Полет прошел успешно. Только левую пятку отбил. Прихрамывая, вышел во двор.
– Где Федор? – просипел он Гавриле, забыв поздороваться.
– А где ему быть? У Тимохи сидит, наверное. Или спит.
– У какого Тимохи?!
– У Тимохи Терешина.
«Все, – оборвалось что-то внутри у Фролова, – Никитин запил. Пошел по гостям».
– А вещи где? – спросил он, поморщившись в ужасе от предстоящего ответа.
– Сложили в погреб.
У Фролова отлегло от сердца. Даже как-то дышать легче стало. Правда, он не совсем понял, почему в вещи в погребе – места в доме, что ли, мало? В любом случае надо будет потом рубашку сменную взять.
– Значит, пьет с Тимохой? – полуутвердительно спросил он.
– Да не, – мотнул головой Гаврила. – Тимоха не пьющий. Он больше по книгам. Чокнутый малость.
– Час от часу не легче. Как же там Никитин оказался?
– А мы с ним вчера пошли прогуляться. Ты-то к тому времени уже копытами вверх лежал. Мы тебя оставили и ушли. По дороге Тимоху встретили, ну, Федька и пошел к нему.
– Понятно. А чего я голос потерял?
– Так ты же вчера столько моего самосаду скурил, что я подивился, как ты не помер.
Фролов смутно припомнил, что вчера у него закончились папиросы, и он принялся курить Гаврилин табак. От него саднило в горле, но под самогонку шло неплохо. Туман и тяжесть в голове, скорее всего, объяснялись именно табаком, а отнюдь не алкоголем.
– А как я в хлеву под самой крышей очутился?
– Чего не знаю, того не знаю, – пожал плечами Гаврила.
– Так они по лестнице забрались, а потом откинули ее, – встряла Ольга, обращаясь к Фролову почему-то в третьем лице, да еще во множественном числе. – А я с утра лестницу забрала. Генке отдала – у его амбар прохудился, хотел крышу залатать, пока тепло. Вишь, как солнце шпарит. Прям и не скажешь, что июнь.
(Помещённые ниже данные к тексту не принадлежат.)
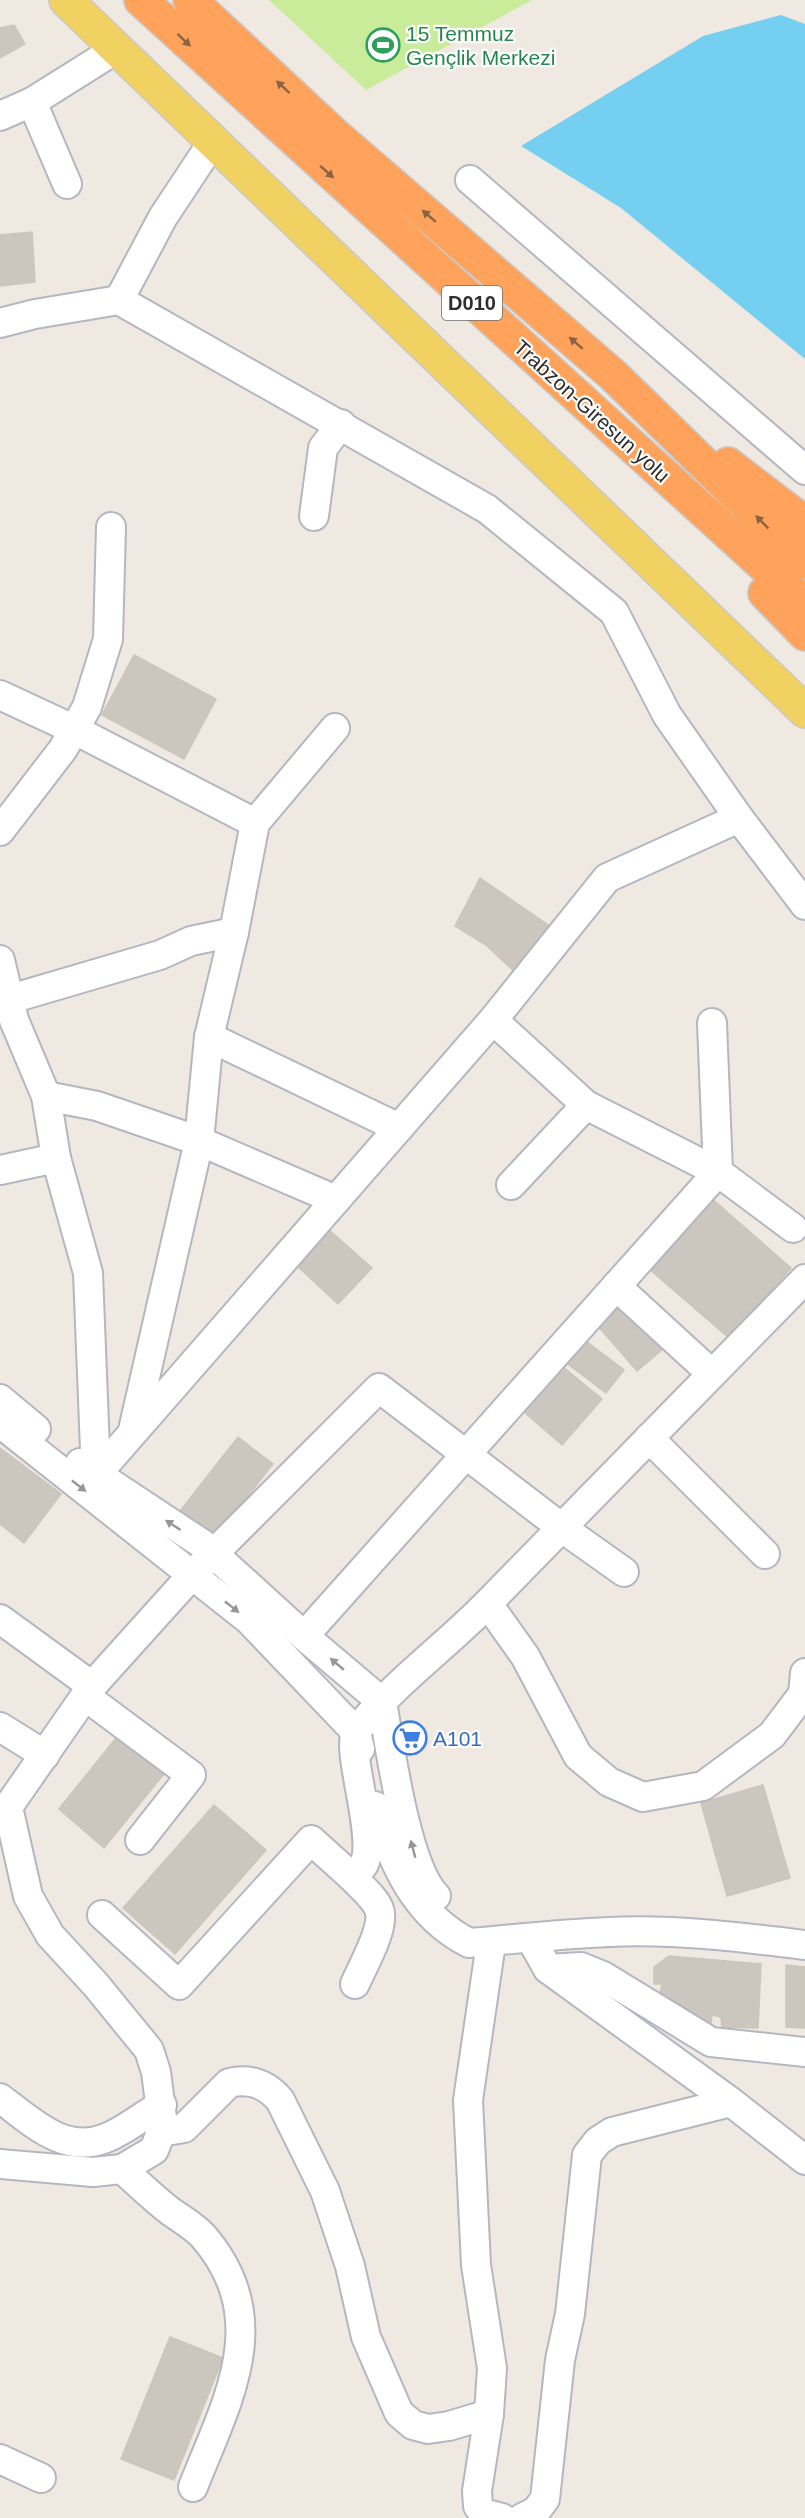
<svg xmlns="http://www.w3.org/2000/svg" width="805" height="2518" viewBox="0 0 805 2518" font-family="Helvetica,sans-serif">
<rect width="100%" height="100%" fill="#efe9e1"/>
<path fill="#c9ec9a" d="M269,0H532L366,90Z"/>
<path fill="#75cff0" d="M781,15L805,24V359L621,208L521,146L703,36Z"/>
<g fill="#cbc7bf" stroke="#cbc5ba" stroke-width="1.5">
<path d="M14,25L25,44L0,58V28Z"/>
<path d="M32,232L35,282L0,286V235Z"/>
<path d="M134,655L216,699L184,759L102,715Z"/>
<path d="M480,878L551,927L517,974L486,945L455,926Z"/>
<path d="M710,1197L791,1268L729,1338L648,1268Z"/>
<path d="M327,1228L372,1268L338,1304L294,1263Z"/>
<path d="M623,1303L663,1349L637,1371L597,1325Z"/>
<path d="M582,1338L624,1370L606,1393L564,1361Z"/>
<path d="M562,1366L602,1399L562,1445L523,1411Z"/>
<path d="M238,1437L273,1464L211,1543L176,1516Z"/>
<path d="M0,1448L61,1494L24,1543L0,1524Z"/>
<path d="M124,1728L172,1764L104,1848L59,1809Z"/>
<path d="M763,1785L790,1878L727,1896L701,1803Z"/>
<path d="M214,1805L266,1850L175,1954L123,1908Z"/>
<path d="M669,1956L761,1964L758,2028L722,2027L721,2017L712,2015L711,2024L698,2023V2016H690L688,2010L677,2007L669,1996L660,1993L662,1984H654V1967Z"/>
<path d="M786,1965L805,1967V2028L786,2027Z"/>
<path d="M170,2337L223,2358L174,2480L121,2459Z"/>
</g>
<g fill="none" stroke-linecap="round" stroke-linejoin="round">
<g stroke="#b4b7c1" stroke-width="32">
<g id="minor">
<path d="M32,102L67,184"/>
<path d="M0,116L32,102L118,48"/>
<path d="M470,180L805,470"/>
<path d="M119,300L163,217L214,140"/>
<path d="M0,323L35,314L119,300L487,509L614,612L667,715L739,818L805,905"/>
<path d="M314,516L323,448L341,424"/>
<path d="M0,695L73,729L255,823"/>
<path d="M0,831L63,749L87,707L108,639L111,527"/>
<path d="M0,960L14,1020L46,1096L56,1158L88,1273L96,1475"/>
<path d="M0,1002L160,955L191,941L234,932"/>
<path d="M493,1020L586,1105L718,1172L793,1228"/>
<path d="M209,1037L234,932L255,823L335,728"/>
<path d="M46,1096L97,1106L199,1141L336,1200"/>
<path d="M0,1170L56,1158"/>
<path d="M511,1185L586,1105"/>
<path d="M616,1286L711,1373"/>
<path d="M0,1399L36,1429"/>
<path d="M0,1423L249,1620L356,1732L360,1749"/>
<path d="M133,1430L199,1141L209,1037L399,1128"/>
<path d="M649,1438L765,1554"/>
<path d="M80,1463L204,1545L304,1636L382,1702C390,1747 406,1866 436,1896"/>
<path d="M96,1475L493,1020L607,878L739,818"/>
<path d="M488,1604L525,1656L578,1756L609,1782L643,1797L703,1786L772,1735L803,1694L805,1673"/>
<path d="M0,1619L92,1686"/>
<path d="M304,1636L718,1172L712,1023"/>
<path d="M85,1696L191,1775L140,1840"/>
<path d="M0,1727L45,1755"/>
<path d="M375,1806C392,1861 414,1915 469,1943C515,1939 562,1934 609,1932C675,1929 740,1937 805,1945"/>
<path d="M352,1877C360,1886 375,1898 379,1909C386,1927 362,1967 355,1984"/>
<path d="M102,1915L179,1985L311,1840L352,1877C356,1873 362,1868 364,1864C378,1838 344,1746 357,1730C394,1683 445,1647 487,1604C594,1496 698,1387 805,1279"/>
<path d="M531,1939L548,1969L731,2102L805,2160"/>
<path d="M491,1943L468,2100L476,2265L492,2368L489,2414L477,2491L478,2506L483,2513L502,2518"/>
<path d="M548,1969L581,1967L603,1976L711,2042L805,2052"/>
<path d="M0,2098C31,2121 64,2155 106,2138C126,2130 143,2115 162,2105"/>
<path d="M161,2132L184,2128L229,2083C250,2078 266,2084 280,2100L325,2191L350,2266L366,2337L399,2413L413,2425L428,2429L449,2426L489,2414"/>
<path d="M0,2164L93,2172L122,2169L154,2150L161,2132L162,2118L156,2072L149,2050L96,1985L50,1935L28,1896L8,1807L92,1686L192,1575L379,1388L562,1528L624,1572"/>
<path d="M122,2169C138,2183 153,2198 170,2211C181,2219 194,2226 203,2236C275,2319 227,2401 193,2487"/>
<path d="M0,2459L41,2478"/>
<path d="M522,2518L536,2511L545,2499L560,2360L570,2314L587,2155L598,2141L612,2132L731,2102"/>
</g>
</g>
<g stroke="#c9c9c9" stroke-width="36">
<path id="major" d="M66,0L805,711"/>
</g>
<g stroke="#c9c9c9" stroke-width="36">
<g id="highway">
<path d="M141,0L805,603"/>
<path d="M190,0L334,134L613,375L805,562"/>
<path d="M728,464L805,523"/>
<path d="M765,593L805,634"/>
</g>
</g>
<use href="#minor" stroke="#fff" stroke-width="28"/>
<use href="#major" stroke="#f2d163" stroke-width="33"/>
<use href="#highway" stroke="#ffa35c" stroke-width="33"/>
</g>
<defs><path id="oneway-solid" d="M-6-.8H1V-3.2L6.5 0L1 3.2V.8H-6Z" transform="scale(1.5)"/></defs>
<g fill="#8c6343">
<use href="#oneway-solid" transform="translate(184 40) rotate(43)"/>
<use href="#oneway-solid" transform="translate(283 87) rotate(-137)"/>
<use href="#oneway-solid" transform="translate(327 172) rotate(42)"/>
<use href="#oneway-solid" transform="translate(429 216) rotate(-139)"/>
<use href="#oneway-solid" transform="translate(576 343) rotate(-139)"/>
<use href="#oneway-solid" transform="translate(762 522) rotate(-135)"/>
</g>
<g fill="#969696">
<use href="#oneway-solid" transform="translate(79 1486) rotate(38)"/>
<use href="#oneway-solid" transform="translate(173 1525) rotate(-147)"/>
<use href="#oneway-solid" transform="translate(232 1607) rotate(38)"/>
<use href="#oneway-solid" transform="translate(337 1664) rotate(-140)"/>
<use href="#oneway-solid" transform="translate(413 1849) rotate(-105)"/>
</g>
<defs>
<g id="stadium-ring" transform="scale(1.725)"><circle r="9.5" fill="#fff" stroke="#2e9e5b" stroke-width="1.5"/><path d="M0-5a6.5 5 0 1 0 0 10a6.5 5 0 1 0 0-10ZM-3.5-1.8h7v3.6h-7Z" fill="#2e9e5b"/></g>
<g id="supermarket-ring" transform="scale(1.725)"><circle r="9.5" fill="#fff" stroke="#3f7fe0" stroke-width="1.5"/><path d="M-6-5.5h2.5l.6 2H6L4.5 2H-2.5L-4.4-4H-6ZM-1.5 3.2a1.3 1.3 0 1 0 .1 0ZM3 3.2a1.3 1.3 0 1 0 .1 0Z" fill="#3f7fe0"/></g>
</defs>
<g fill-rule="evenodd">
<use href="#stadium-ring" x="383" y="45"/>
<use href="#supermarket-ring" x="410" y="1738"/>
</g>
<g text-anchor="middle" dominant-baseline="central" stroke-width="4.5" stroke-linejoin="round" paint-order="stroke">
<rect fill="#fff" stroke="#6d6d6d" stroke-width="1.5" x="442" y="286" width="60" height="34" rx="4.5"/>
<g font-size="20" font-weight="bold" fill="#2e2e2e">
<text x="472" y="303">D010</text>
</g>
<g font-size="21" fill="#27864d" stroke="#fff" text-anchor="start">
<text x="406" y="33">15 Temmuz<tspan x="406" dy="24">Gençlik Merkezi</tspan></text>
</g>
<g font-size="21" fill="#2e2e2e" stroke="#fff">
<text transform="translate(592 411) rotate(42)">Trabzon-Giresun yolu</text>
</g>
<g font-size="21" fill="#366cbe" stroke="#fff" text-anchor="start">
<text x="433" y="1738">A101</text>
</g>
</g>
</svg>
– А какое сегодня число? – спросил Фролов, успокоенный тем, что его подъем под крышу сарая научно объясним – он любил точность в таких вещах.
– Так двадцать первое сегодня, – ответила Ольга. – Сходили бы на пруд, искупались. Жарит-то как.
– Успеется, – просипел Фролов. – Сначала надо Никитина найти. Сумки взять. Нам еще колхоз «Ленинский» снимать. Знаете, где это?
– Не, – мотнул головой Гаврила и, чуть наклонившись, почесал урчащего Тузика за ухом. – Нам без надобности. Мы сами по себе. Тимоха, вон, радиву собрал, иногда расскажет нам, что где происходит. Мы слушаем. Интересно все ж таки. А так – не. Нам без интереса.
Логики в словах Гаврилы не было никакой, но Фролова это сейчас не волновало.
– Да вы не его, вы меня спросите, – встряла Ольга. – Это ж мы, бабы, мотаемся, а мужики, черти ленивые, дома сидят. «Ленинский» в верстах пятнадцати отсюда. Мы туда им иногда свой товар продавать возим. Молоко, овощи всякие… Они там не шибко-то богато живут. Все о каком-то плане твердят, а сами еле-еле концы с концами сводят.
– Болтаешь много, – заметил Гаврила, но без грубости.
– А зачем мне язык, коли им не болтать? – фыркнула Ольга и снова вернулась к Фролову. – Два года назад еще ничего жили. А как советская власть пришла, так все у них подчистую вымела. Колхоз какой-то там устроила. А что с него толку? Вот и жрут, что ни попадя – кто желуди, кто полову. Деньги-то у них есть, магазины всякие им там устроили, а жрать нечего… К ним не только мы, к ним из разных деревень ездят. Мы им еду, а они нам мануфактуры или инструмент какой для хозяйства или спички с мылом. Это добро им справно завозят. На том и держатся.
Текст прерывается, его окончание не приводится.